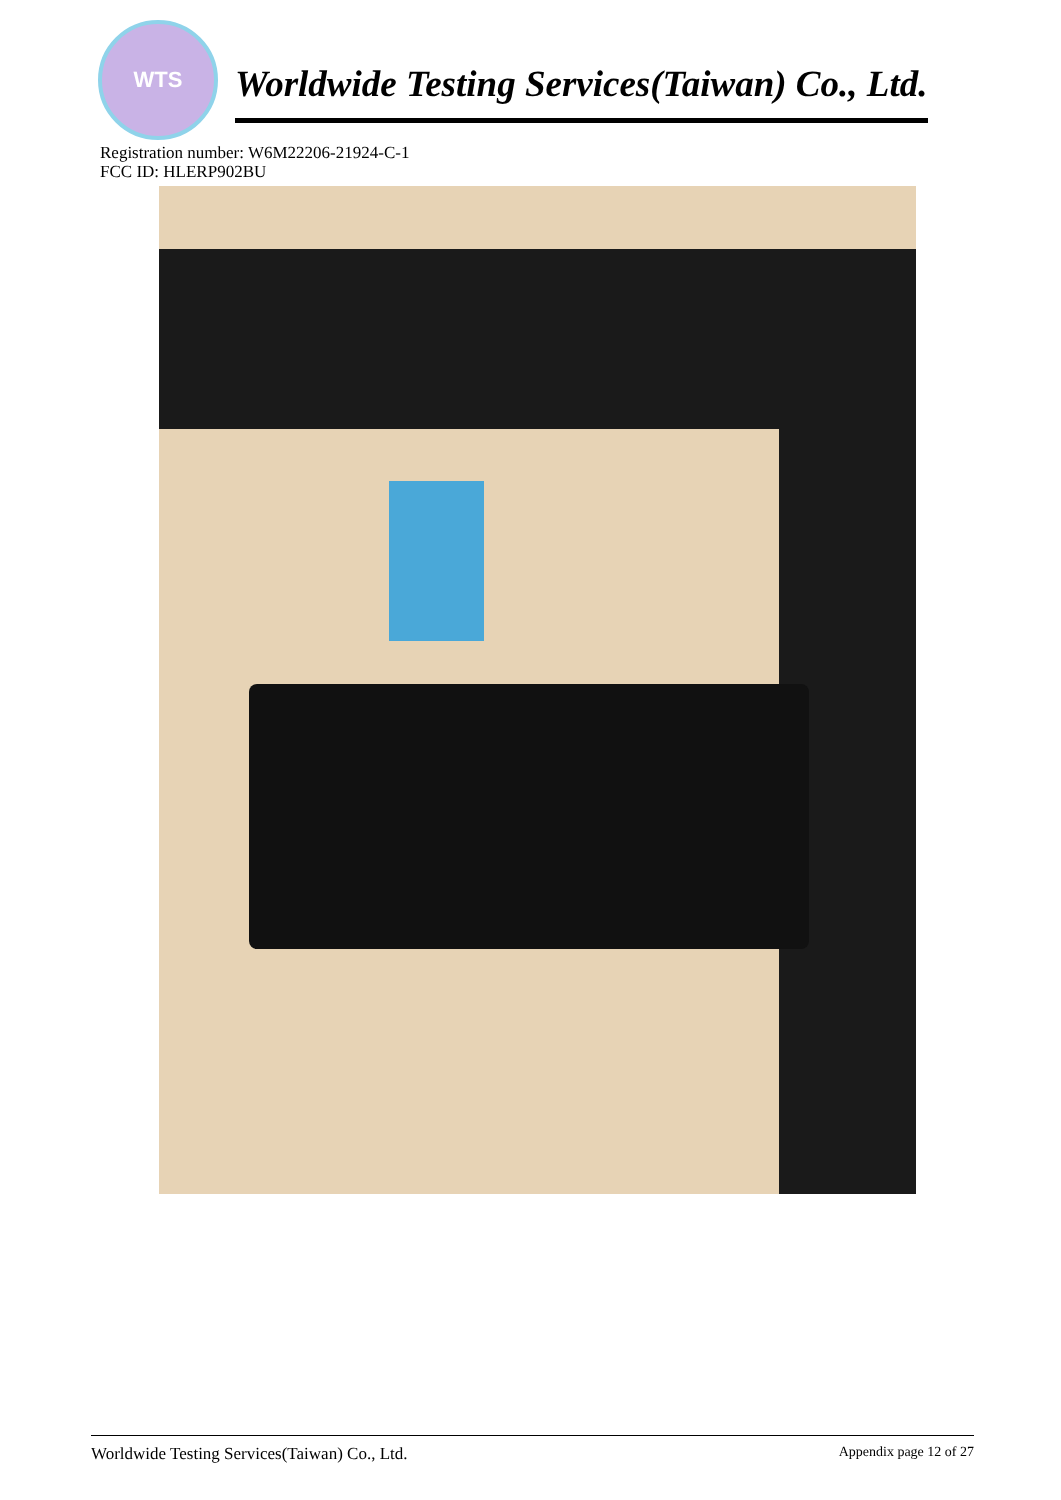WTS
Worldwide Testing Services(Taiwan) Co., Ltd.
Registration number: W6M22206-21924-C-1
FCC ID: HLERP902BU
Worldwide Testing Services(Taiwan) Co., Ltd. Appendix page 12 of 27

========================

» **Work request**
Extract each line from the entries above that contains the string "Worldwide".

» **The answer**
Worldwide Testing Services(Taiwan) Co., Ltd.
Worldwide Testing Services(Taiwan) Co., Ltd. Appendix page 12 of 27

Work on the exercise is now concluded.